Monday, September 1, 2008

Holy shammy!

I made another 10-day cameo at the Minnesota State Fair this year. I worked the same job as last year, and every night I had achy feet to prove it. Unlike last year, I didn't keep tally of the bizarre T-shirt encounters I had. There were a few, but somehow I wasn't as amused as I was last year.

But I was amazed...amazed that the dudes at the nearby shammy booth didn't lie to people. Last year I watched two hucksters tell people, hour after hour, that "I can't do this for everyone, but for the first X people that buy a roll of shammies at $20, I'll throw in a second roll of shammies absolutely free."

I never heard them suggest otherwise last year, nor did I see it. It was two rolls for $20 plus tax, which meant a lot more money coming in than if they were selling them at one roll at $10 plus tax, or one roll at $21, I suspect.

News flash: There's a nationwide shammy shortage. Forget the war, forget the economy, people can't get a roll of shammies at their local fair.

The fair started out like any other, with the hucksters selling two rolls of shammies day after day. It was the same cast of characters as last year, but one thing was different.

People need shammies now more than ever.

Seriously.

There's a commercial I've never seen, evidently, and it's hawking shammies in 27 inches of living color. (I see the infomercial for Slim n' Lift body shaper all the time, dammit.)

That commercial, which I am told has nothing to do with the State Fair hucksters, has raised the demand for shammies at fairs across our great nation. In Stinktown the shammy hucksters were out of product after the first weekend.

In Minnesota they made it to day 10 before the supply ran thin.

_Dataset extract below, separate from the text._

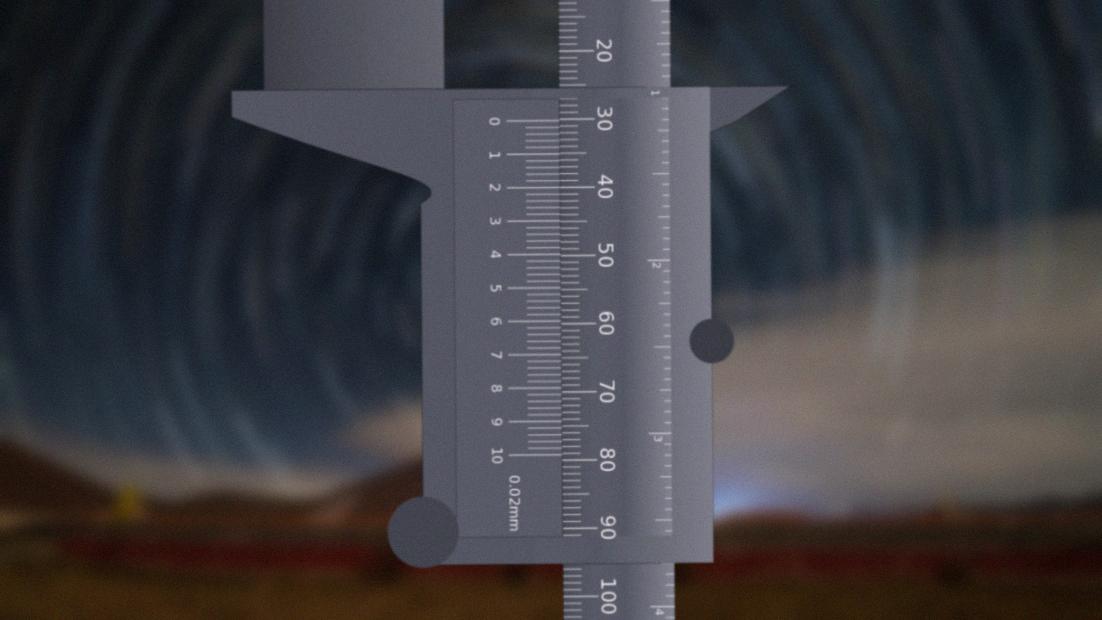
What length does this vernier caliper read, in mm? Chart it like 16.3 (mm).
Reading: 30.2 (mm)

The hucksters talk as if their company is selling the shammies featured on the commercial, and they have a new banner for their booth, clearly associating their product with the shammies seen on TV. Whether they're associated with the commercial or not, demand for their product is better than ever. I couldn't believe how many people were fascinated by the hucksters as soon as they saw the banner in their booth. I guess if I saw a demonstration for Slim n' Lift I'd stop, too.

On day 10 of the 12-day extravaganza I saw something I never thought I'd see, one roll for $21. They were throwing in some lame shammy sponge absolutely free, but for the first time in my two years of state fair merchandising, I saw the hucksters cut the offer down to one roll.

The booth was so desperate for product that the owner was importing shammies of different colors, indicative I suppose of a different supplier. The green and pink and blue and orange and fuscia shammies didn't last that long, however, as sales remained brisk.

What puzzled me was that by late Saturday night, the hucksters were back to selling two rolls for $21, as if they stemmed the tide.

But by day 11 it was clear the end was near. They were back to single-roll sales, for the most part, although they inexplicably went back to two rolls for a little while. Occasionally they were throwing in any random square of shammy they could find to make the deal sound sweeter than it was. Bottom line, they were still moving product at one roll for $21.

The state fair Nazis don't like their vendors to pack up early, so the sales pitches were cut back to one per hour instead of the non-stop six per hour the hucksters normally did. That helped extend the supply into today, day 12, but they still sold out of their last few hundred by mid-afternoon.

So why not sell all those rolls at $21 each? Me thinks its simple economics. The wholesale cost of those things has to be damn cheap. People are more likely to respond favorably to a great deal rather than a great demonstration. When they see one roll of shammies for $21, a lot of people probably figure it's not much of a bargain, even though the average family will save about $100 in paper towel purchases per year (allegedly). But when there's a second roll for that same $21, two friends can split the cost of two rolls, and feel good about their purchase. Or dad could buy an extra set for the family cabin and feel like he's getting a great bargain in the process.

If the rolls were $10 plus tax, a lot of people would only buy one, but the buy-one-get-one-free gimmick ensures many people are committing $20 to the life-saving shammies. It's marketing brilliance. Sell people two of something instead of one and increase your profits exponentially. What a country.

A country with a shammy shortage, no less.